ご存知の方が多いと思いますが、一応確認していきます。睡眠障害は症状により上記4つのタイプに分類されます。

 

タイプ 主な睡眠薬 一般名 半減期(時間)
超短時間型 ハルシオン トリアゾラム 2~4
マイスリー ゾルピデム 2
アモバン ゾピクロン 4
ルネスタ エスゾピクロン 5~6
短時間型 レンドルミン ブロチゾラム 7
リスミー リルマザホン 10
エバミール、ロラメット ロルメタゼパム 10
中間型 エリミン ニメタゼパム 21
ロヒプノール、サイレース フルニトラゼパム 24
ユーロジン エスタゾラム 24
ベンザリン、ネルボン ニトラゼパム 28
長時間型 ドラール クアゼパム 36
ソメリン ハロキサゾラム 85
ダルメート、ベノジール フルラゼパム 65
非ベンゾジアゼピン系 ロゼレム ラメルテオン 1
ベルソムラ スボレキサント 10

また、睡眠薬は半減期により大きく4つに分類されます。半減期とは薬の血液中の濃度が最高になった後、それが半分の濃度になるまでにかかる時間を指します。これが作用時間の目安となります。

 

処方する際は睡眠障害のタイプによって睡眠薬を使い分けます。2種類以上併用する場合もあります。

 

ただ睡眠薬に関しては、生理機能についてはあまり考えずに処方されるケースが多い印象を受けます。

睡眠薬の多くは肝代謝型

睡眠薬の多くは肝臓の薬物代謝酵素CYPで代謝されます。つまり、肝機能が低下していると代謝機能が低下し、血中濃度が上昇することで効きすぎる危険性があるのです。

 

当然副作用発現のリスクも高まります。

 

そのため、薬によっては(マイスリーなど)重篤な肝障害のある患者様は禁忌に指定されているものもあります。

 

そこで今回私が提案したのはロルメタゼパム(エバミール、ロラメット)です。

ロルメタゼパム(エバミール、ロラメット)を提案した理由

理由はロルメタゼパムが第Ⅰ相の肝薬物代謝酵素を介さず、第Ⅱ相のグルクロン酸抱合のみで代謝されるという特徴があるからです。

製品の治療学的・製剤学的特性

本剤は肝の代謝過程においてグルクロン抱合化が行われ,肝薬物代謝酵素による代謝を受けないベンゾジアゼピン系睡眠剤である.

エバミール錠1.0インタビューフォームより引用

グルクロン酸抱合を受けると水溶性が高まりますので、尿中に排泄されることになります。

 

ただロルメタゼパムは代謝物も活性を持ちませんので、腎機能障害のある患者様にも比較的安心して使用することができます。

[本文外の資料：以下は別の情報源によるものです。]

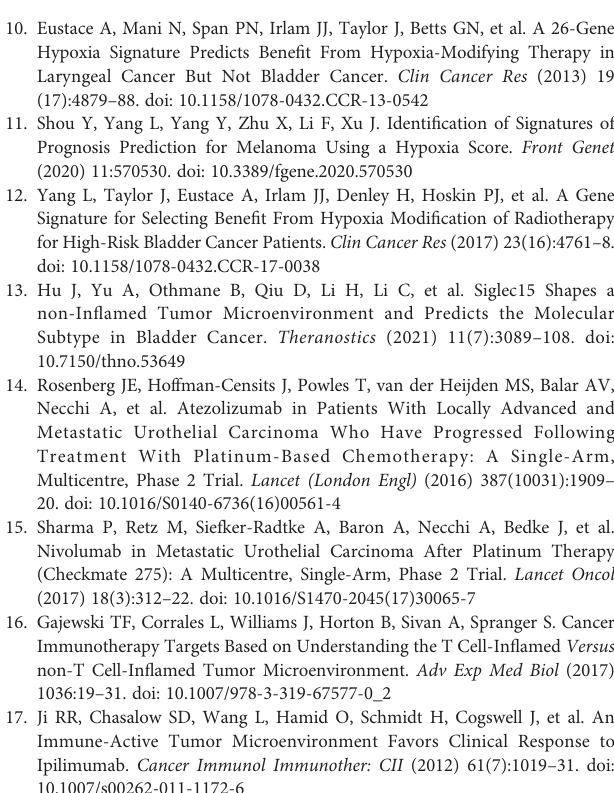
Supplementary Figure 11 | Hypoxia risk score correlated with immune characters of TME and predicted the clinical response of ICB in the younger subgroup in TCGA-BLCA. (A) Differences in activities of the cancer immunity cycles between high- and low-risk scoregroups. (B) Thecorrelations between the hypoxia risk score and several immune cells. (C) The correlations between the hypoxia risk score and T cell in fl amed score (TIS). (D) The correlations between hypoxia risk score and the enrichment scores of immunotherapy-predicted pathways. (E) The correlations between hypoxia risk score and immune checkpoints. Supplementary Figure 12 | Roles of hypoxia risk score in the GSE13507. (A) Correlations between hypoxia risk score and the activities of the cancer immunity cycles. (B) Correlations between hypoxia risk score and the enrichment scores of immunotherapy-predicted pathways. (C) Correlations between hypoxia risk score and immune checkpoints. (D) Correlations between hypoxia risk score and genes of the T cell in fl amed score algorithm. (E) The associations between the hypoxia risk score groups and the molecular subtypes in seven different algorithms. (F) The predictive accuracy of hypoxia risk score for molecular subtypes in seven different algorithms. (G) Correlations between hypoxia risk score and the enrichment scores of several therapeutic signatures such as targeted therapies and radiotherapy. Supplementary Figure 13 | Roles of hypoxia risk score in the GSE32894. (A) Correlations between hypoxia risk score and the activities of the cancer immunity cycles. (B) Correlations between hypoxia risk score and the enrichment scores of immunotherapy-predicted pathways. (C) Correlations between hypoxia riskscoreandimmunecheckpoints. (D) Correlationsbetweenhypoxiarisscoreand genes of the T cell in fl amed score algorithm. (E) The associations between the hypoxia risk score groups and the molecular subtypes in seven different algorithms. (F) The predictive accuracy of hypoxia risk score for molecular subtypes in seven different algorithms. (G) Correlations between hypoxia risk score and the enrichment scores of several therapeutic signatures such as targeted therapies and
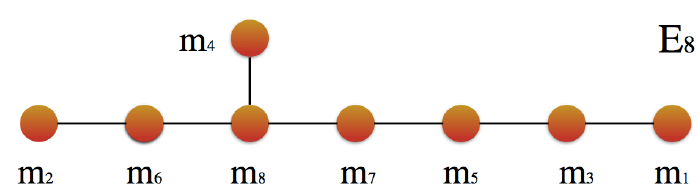
Figure 2: E Dynkin diagram as a representation of the mass spectrum of the 8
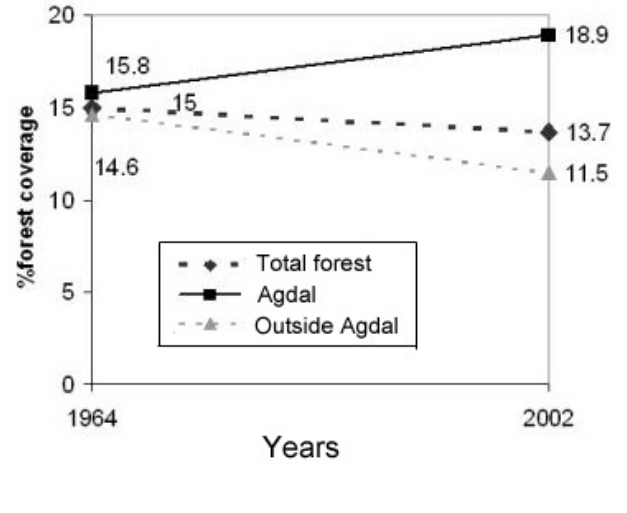
Fig. 5 . Patterns of change in the mean tree coverage according to customary status ( Agdal / outside Agdal ) between 1964 and 2002 (adapted from Hammi et al. 2010).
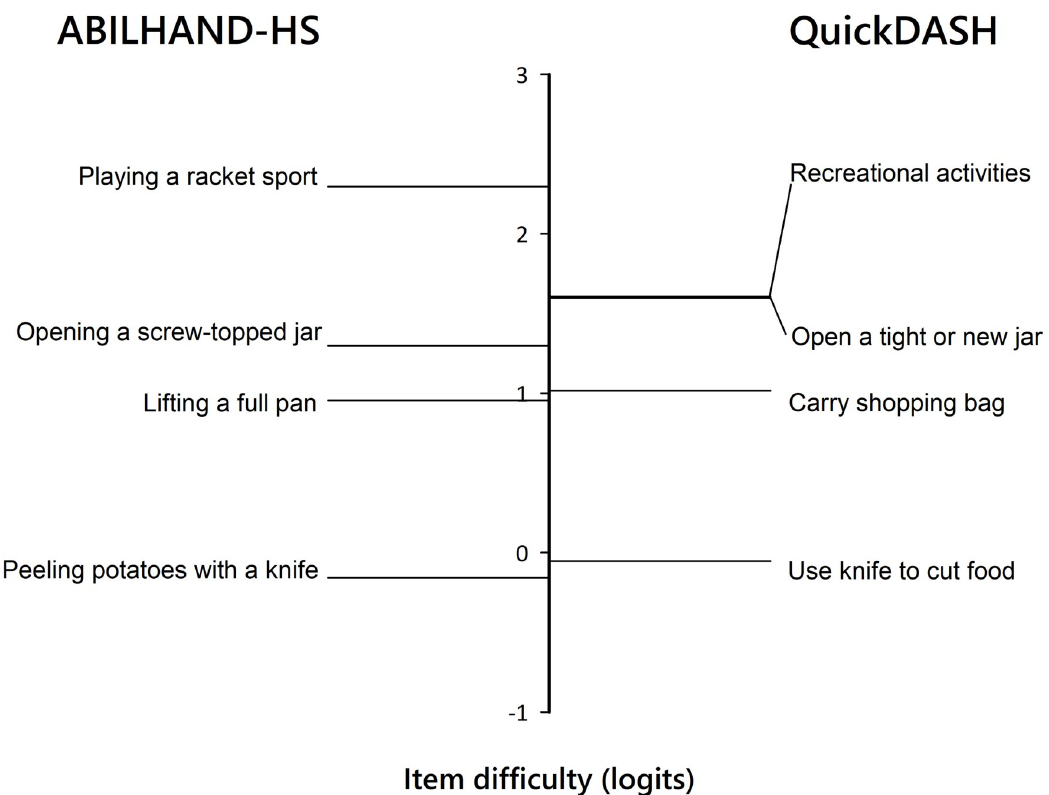
Fig 4. Comparison of difficulty levels (vertical axis) between similar items of the ABILHAND-HS (left) and QuickDASH (right) scales. QuickDASH item responses were added to the anchored data matrix of ABILHAND-HS responses to equate both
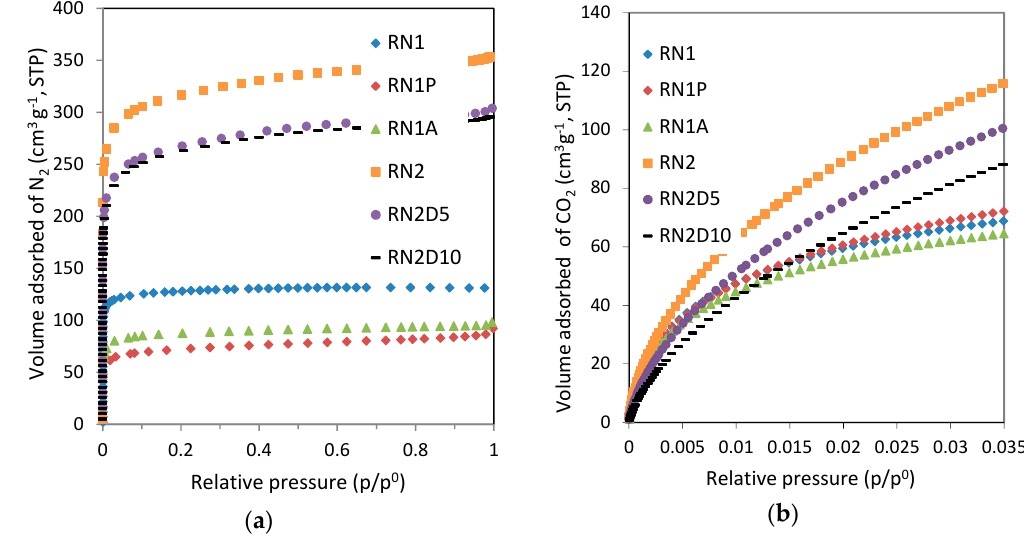
Figure 1. Adsorption isotherms of the prepared carbons: ( a ) N 2 at − 196 °C and ( b ) CO 2 at 0 °C.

強い不安を伴う場合はロラゼパム(ワイパックス)も有用

ロラゼパム(ワイパックス)は抗不安薬ですが、ベンゾジアゼピン系ということもあり、抗不安作用とともに中程度の睡眠作用も持ち合わせています。

 

ロラゼパムも主にグルクロン酸抱合で代謝されるため、肝機能障害のある患者様に使いやすいと言えるでしょう。

代謝部位及び代謝経路

肝臓で代謝され、尿中に排泄される。大部分が直接グルクロン酸抱合される。

ワイパックスのインタビューフォームより引用

 

患者様によっては「これ以上薬を増やしたくない」という方もいらっしゃると思います。そのような時はロラゼパム1剤で対応できる場合もあります。

 

ポリファーマシーの観点からも有用です。

 

肝機能障害のある患者様に睡眠薬を処方する際、参考にして頂ければ嬉しいです。最後まで読んで頂きありがとうございました。